── Study text
You're mixing and matching from your personal library of experiences, creating perfectly tailored resumes without writing anything new each time.
One Bucket Per MiniApp
Here's the elegant design: each MiniApp has its own dedicated bucket. A resume template might use four MiniApps:
- Personal Information MiniApp → Has a bucket with your contact details, addresses, and social profiles
- Work Experience MiniApp → Has a bucket with all your job entries, achievements, and projects
- Education MiniApp → Has a bucket with your degrees, certifications, and courses
- Skills MiniApp → Has a bucket with all skills you've listed across documents
Each bucket grows over time as you create more documents and enter more variations. Your data library becomes richer, and creating new documents becomes faster.
TARS: AI That Knows Your Buckets
Here's where it gets powerful: TARS, your AI assistant, has full access to your buckets. This means TARS can intelligently pull from your stored data based on context.
Want to create a resume for a senior engineering role? Just ask TARS:
"Create a resume emphasizing my leadership experience and data science projects."
TARS looks through your work experience bucket, identifies the entries that highlight leadership and data science, and automatically populates your resume with the right experiences. You don't even need to manually select—TARS knows what you've stored and picks intelligently.
Creating an invoice for a returning client? Tell TARS:
"Invoice Acme Corp for the web development project."
TARS pulls Acme Corp's information from your customer bucket, fills it in, and you just need to add the specific project details and amounts.
Beyond Manual Selection: Smart Reuse
Buckets aren't just about manually selecting from saved data. They enable smart patterns:
Automatic Suggestions: When you start typing a client name that matches something in your bucket, DocMiral can suggest the full entry. Type "Acme..." and it offers to complete with "Acme Corporation" including all stored details.
Variations and Versions: Keep multiple versions of the same thing. Three different ways you've described your role at TechCorp for different contexts—all saved, all available.
────
── Extracted data
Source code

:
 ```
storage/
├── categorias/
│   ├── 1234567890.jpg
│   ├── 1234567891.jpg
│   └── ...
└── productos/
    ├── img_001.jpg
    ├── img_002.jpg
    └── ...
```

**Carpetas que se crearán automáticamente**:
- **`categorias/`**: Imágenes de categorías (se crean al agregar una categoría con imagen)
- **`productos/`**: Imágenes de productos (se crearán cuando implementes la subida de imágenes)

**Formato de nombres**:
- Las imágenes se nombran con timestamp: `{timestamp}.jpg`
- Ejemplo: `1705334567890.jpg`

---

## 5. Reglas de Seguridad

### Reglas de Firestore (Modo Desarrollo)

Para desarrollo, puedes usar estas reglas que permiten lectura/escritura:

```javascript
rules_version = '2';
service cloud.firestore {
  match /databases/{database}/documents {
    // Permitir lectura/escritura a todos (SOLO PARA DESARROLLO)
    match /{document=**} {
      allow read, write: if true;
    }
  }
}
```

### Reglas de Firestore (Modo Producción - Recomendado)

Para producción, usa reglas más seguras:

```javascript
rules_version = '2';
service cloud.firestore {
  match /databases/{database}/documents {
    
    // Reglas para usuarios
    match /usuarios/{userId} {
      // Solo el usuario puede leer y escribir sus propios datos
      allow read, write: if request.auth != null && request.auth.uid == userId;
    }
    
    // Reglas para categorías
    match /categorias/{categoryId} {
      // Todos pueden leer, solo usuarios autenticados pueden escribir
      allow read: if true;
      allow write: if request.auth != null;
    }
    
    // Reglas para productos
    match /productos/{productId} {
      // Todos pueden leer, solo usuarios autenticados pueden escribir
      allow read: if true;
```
────
> _Problem 1_:
Answer these questions from the text on DocMiral buckets above the records:
(a) What does the bucket of the Education MiniApp contain?
(b) When invoicing Acme Corp, what does TARS take from the customer bucket?
(c) What does DocMiral offer when the user types "Acme..."?
> _Problem 2_:
Decide whether each statement agrees with the text on DocMiral buckets, and support each decision with the deciding words of that text:
(a) Several MiniApps draw on one shared bucket.
(b) The user must manually select which stored entries TARS places in a resume.
(c) More than one version of the same item can be kept.
> _Problem 3_:
Extend the text on DocMiral buckets, beginning after its final sentence.

> _Answer box 1_:
(a) Degrees, certifications, and courses.
(b) Acme Corp's information.
(c) To complete the entry with "Acme Corporation," including all stored details.

> _Answer box 2_:
(a) No: "each MiniApp has its own dedicated bucket."
(b) No: "You don't even need to manually select—TARS knows what you've stored and picks intelligently."
(c) Yes: "Keep multiple versions of the same thing."

> _Answer box 3_:
Consistency Across Documents: Your personal contact information is exactly the same on every resume, proposal, and document because it's all pulled from the same bucket entry.
The Compound Effect
Here's the magic: the more you use DocMiral, the more valuable your buckets become. Your first invoice takes normal time—you have to enter client information from scratch. Your tenth invoice? Instant. Your first resume requires writing all your experiences. Your fifth resume? You're selecting from a rich library and creating tailored versions in minutes.
Over time, creating new documents becomes almost trivial because you're no longer creating from scratch—you're composing from your personal data library.
Your Data, Always Available
Buckets are tied to your account, not to individual documents. This means your data follows you across all your documents and templates. The work experience you entered in a resume? Available when creating a portfolio. The client information from an invoice? Ready when you create a proposal for the same client.
It's your personal, ever-growing library of reusable information that makes document creation exponentially faster over time.
Bottom line: Buckets transform DocMiral from a simple document creator into an intelligent system that learns and remembers your information. Combined with TARS, buckets eliminate repetitive data entry, ensure consistency, and make creating new documents faster every time you use the platform. Your data works for you, not against you.